TASK DETAILS: Extract the full listing verbatim and drop any pictures from your copy.

DATA FOR THIS EXERCISE:
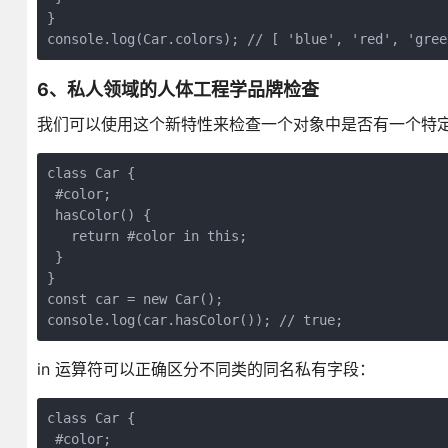
}

console.log(Car.colors); // [ 'blue', 'red', 'gree
6、私人领域的人体工程学品牌检查
我们可以使用这个新特性来检查一个对象中是否有一个特定的
class Car {

 #color;

 hasColor() {

   return #color in this;

 }

}

const car = new Car();

console.log(car.hasColor()); // true;
in 运算符可以正确区分不同类的同名私有字段：
class Car {

 #color;
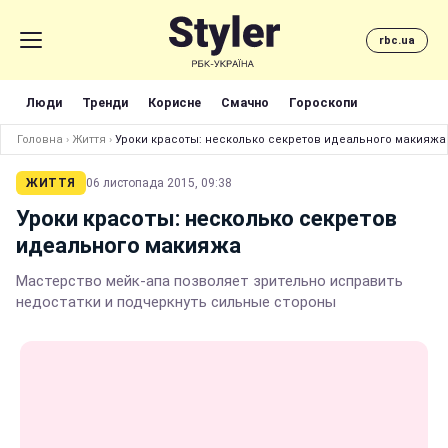
rbc.ua
Люди
Тренди
Корисне
Смачно
Гороскопи
Головна
›
Життя
›
Уроки красоты: несколько секретов идеального макияжа
ЖИТТЯ
06 листопада 2015, 09:38
Уроки красоты: несколько секретов
идеального макияжа
Мастерство мейк-апа позволяет зрительно исправить
недостатки и подчеркнуть сильные стороны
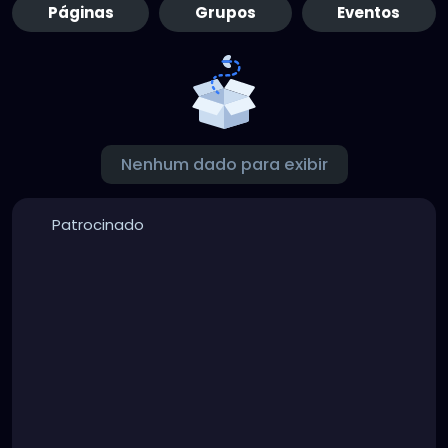
Páginas
Grupos
Eventos
Nenhum dado para exibir
Patrocinado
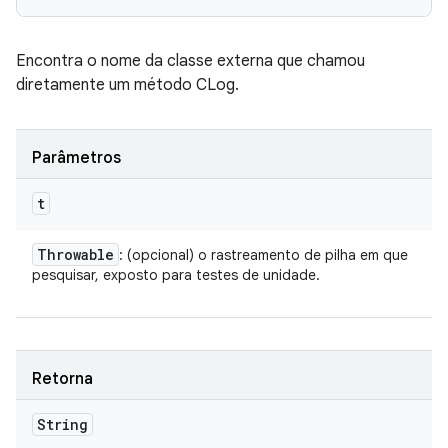
Encontra o nome da classe externa que chamou
diretamente um método CLog.
Parâmetros
t
Throwable
: (opcional) o rastreamento de pilha em que
pesquisar, exposto para testes de unidade.
Retorna
String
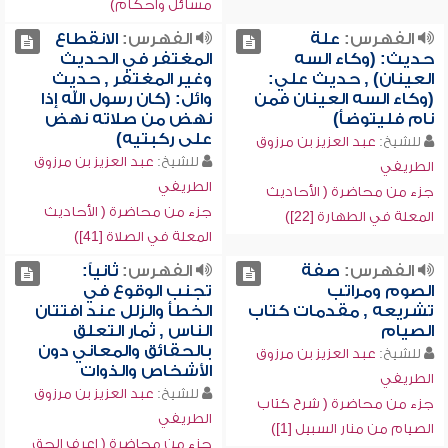
مسائل وأحكام)
الفهرس:
علة
الفهرس:
الانقطاع
حديث: (وكاء السه
المغتفر في الحديث
العينان) , حديث علي:
وغير المغتفر , حديث
(وكاء السه العينان فمن
وائل: (كان رسول الله إذا
نام فليتوضأ)
نهض من صلاته نهض
على ركبتيه)
للشيخ:
عبد العزيز بن مرزوق
للشيخ:
عبد العزيز بن مرزوق
الطريفي
الطريفي
جزء من محاضرة ( الأحاديث
جزء من محاضرة ( الأحاديث
المعلة في الطهارة [22])
المعلة في الصلاة [41])
الفهرس:
صفة
الفهرس:
ثانياً:
الصوم ومراتب
تجنب الوقوع في
تشريعه , مقدمات كتاب
الخطأ والزلل عند افتتان
الصيام
الناس , ثمار التعلق
بالحقائق والمعاني دون
للشيخ:
عبد العزيز بن مرزوق
الأشخاص والذوات
الطريفي
للشيخ:
عبد العزيز بن مرزوق
جزء من محاضرة ( شرح كتاب
الطريفي
الصيام من منار السبيل [1])
جزء من محاضرة ( اعرف الحق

RESPONSE TO THIS TASK:
}

console.log(Car.colors); // [ 'blue', 'red', 'gree
6、私人领域的人体工程学品牌检查
我们可以使用这个新特性来检查一个对象中是否有一个特定的
class Car {

 #color;

 hasColor() {

   return #color in this;

 }

}

const car = new Car();

console.log(car.hasColor()); // true;
in 运算符可以正确区分不同类的同名私有字段：
class Car {

 #color;
rbc.ua
Люди
Тренди
Корисне
Смачно
Гороскопи
Головна
›
Життя
›
Уроки красоты: несколько секретов идеального макияжа
ЖИТТЯ
06 листопада 2015, 09:38
Уроки красоты: несколько секретов
идеального макияжа
Мастерство мейк-апа позволяет зрительно исправить
недостатки и подчеркнуть сильные стороны
Páginas
Grupos
Eventos
Nenhum dado para exibir
Patrocinado
Encontra o nome da classe externa que chamou
diretamente um método CLog.
Parâmetros
t
Throwable
: (opcional) o rastreamento de pilha em que
pesquisar, exposto para testes de unidade.
Retorna
String
مسائل وأحكام)
الفهرس:
علة
الفهرس:
الانقطاع
حديث: (وكاء السه
المغتفر في الحديث
العينان) , حديث علي:
وغير المغتفر , حديث
(وكاء السه العينان فمن
وائل: (كان رسول الله إذا
نام فليتوضأ)
نهض من صلاته نهض
على ركبتيه)
للشيخ:
عبد العزيز بن مرزوق
للشيخ:
عبد العزيز بن مرزوق
الطريفي
الطريفي
جزء من محاضرة ( الأحاديث
جزء من محاضرة ( الأحاديث
المعلة في الطهارة [22])
المعلة في الصلاة [41])
الفهرس:
صفة
الفهرس:
ثانياً:
الصوم ومراتب
تجنب الوقوع في
تشريعه , مقدمات كتاب
الخطأ والزلل عند افتتان
الصيام
الناس , ثمار التعلق
بالحقائق والمعاني دون
للشيخ:
عبد العزيز بن مرزوق
الأشخاص والذوات
الطريفي
للشيخ:
عبد العزيز بن مرزوق
جزء من محاضرة ( شرح كتاب
الطريفي
الصيام من منار السبيل [1])
جزء من محاضرة ( اعرف الحق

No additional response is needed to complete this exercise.